Mac Maharaj was born on April 22, 1935, to Mr. and Mrs. NR Maharaj of Newcastle, Natal, as the fourth of eight children. He went to St Oswald’s School and afterward enrolled part-time at the University of Natal in Durban to study for a BA.
Maharaj was a member of the Students’ Representative Council at university, where he campaigned against student segregation and urged a boycott of the time’s separate graduation ceremonies. He was also the editor of the student journal Student Call from 1955 to 1956. Maharaj graduated from college with a bachelor’s degree in 1955. The ‘Non-European’ department of the university established an LLB faculty in 1956, where he completed his first year. The faculty, on the other hand, was closed down in 1957.
After Congress leaders were jailed for treason in 1956, Maharaj was requested to take over the management of the New Age newspaper. He chose to leave for the United Kingdom in August 1957 since he was unable to obtain a permit to study law in the Cape or the Transvaal. He re-started his LLB after enrolling part-time at the London School of Economics in 1959. After the Sharpeville massacre in 1960, the Congress movement demanded that he return to South Africa and devote more time to political activism. On May 2, 1962, he returned with his first wife, Ompragash.
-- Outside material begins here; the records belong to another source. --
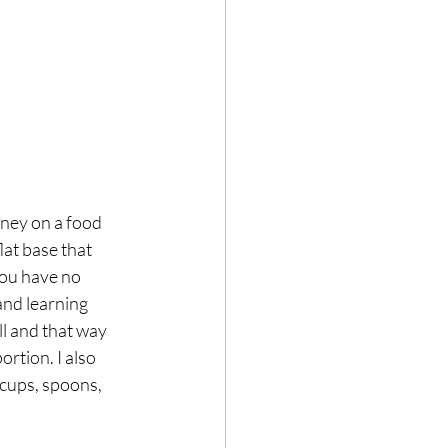
ney on a food 
lat base that 
you have no 
and learning 
ll and that way 
rtion. I also 
cups, spoons, 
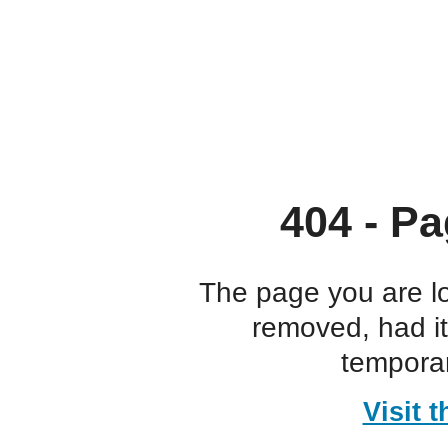
404 - Pa
The page you are l
removed, had i
temporar
Visit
In Johannesburg, Maharaj worked for an attorney’s firm and spent a lot of time thinking about politics. He was arrested in Johannesburg in July 1964, accused of sabotage, and convicted with four others in what became known as the Little Rivonia trial. On Robben Island, Maharaj was sentenced to 12 years in jail, which he completed. He earned a B.Admin, an MBA, and the second year of a B.Sc. degree while in prison before being released on December 8, 1976.
Following his release, Maharaj was issued a five-year ban prohibiting him from leaving his Merebank, Durban, home at night. His wife had fled the country in 1974 with an exit permit and was now living in London.
Maharaj was unable to support himself since he was denied permission to work in central Durban. On the orders of the ANC, he escaped South Africa in July 1977 and was stationed in Lusaka. At the Kabwe Conference in 1985, Maharaj, a key officer in the ANC’s political department, was elected to the ANC’s national executive committee.
From 1987 until 1990, Maharaj worked underground in South Africa as part of Operation Vula. Following the unbanning of the ANC and the South African Communist Party, he was compelled to flee the country and re-enter legally through an ANC-government indemnity from prosecution arrangement. He returned to the SACP and assisted in the organization and restructuring of the organization. In July 1990, he participated at a press conference with then-general secretary Joe Slovo to announce the SACP’s relaunch as a legal body.
During the launch on July 29, 1990, Maharaj was named a member of the SACP’s central committee and a member of the party’s 22-person interim leadership group.
Following police allegations of an ANC/SACP/Umkhonto we Sizwe plot (codenamed Operation Vula) to seize power if the ANC’s negotiations with the government failed, Maharaj was arrested in Johannesburg on July 26, 1990, just three days before the Party’s launch, under section 29 of the Internal Security Act. After the initial charges were brought under the Arms and Ammunition Act, more charges were added. In October 1990, Maharaj and eight others were charged with terrorism and illegal possession of firearms, ammunition, and explosives. They were accused of preparing to create a nationwide underground network to recruit, train, arm, and lead a ‘people’s army’ or revolutionary army’ in order to destroy the government through armed rebellion. After receiving partial indemnity for Operation Vula, the accused were released on bond in November 1990, and the charges against them were dismissed on March 25, 1991. In 1990, Maharaj announced his departure from the ANC’s central committee.
During the ANC’s national convention in Durban in July 1991, Maharaj joined the secretariat of the Convention for a Democratic South Africa (Codesa), which brought together major South African political organizations to negotiate a new constitutional dispensation.
After the 1994 elections, Maharaj was selected to the government and served as Minister of Transport until the 1999 elections. Maharaj left politics in 1999 to pursue a career in the private sector.